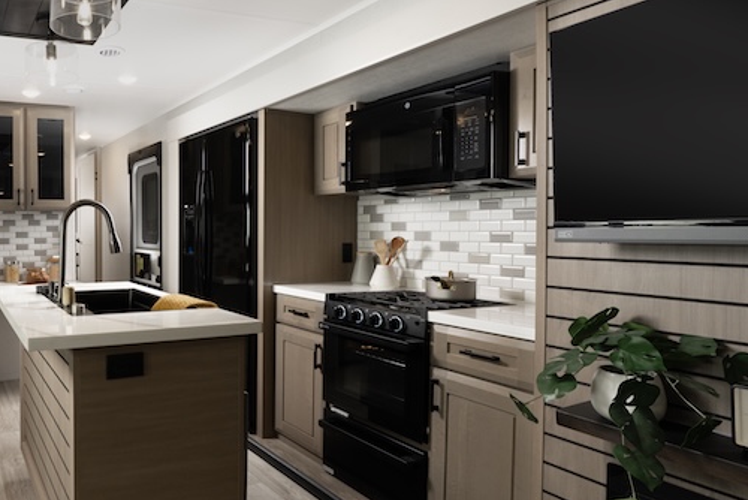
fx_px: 499
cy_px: 234
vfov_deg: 53.2
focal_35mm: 24
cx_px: 123
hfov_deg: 65.2
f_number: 8
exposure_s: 1/50
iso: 500
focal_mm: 12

· · · ·

EXERCISE DIRECTIONS:
Would you mind returning each entry above word for word, skipping the images?

TASK OUTPUT:
fx_px: 499
cy_px: 234
vfov_deg: 53.2
focal_35mm: 24
cx_px: 123
hfov_deg: 65.2
f_number: 8
exposure_s: 1/50
iso: 500
focal_mm: 12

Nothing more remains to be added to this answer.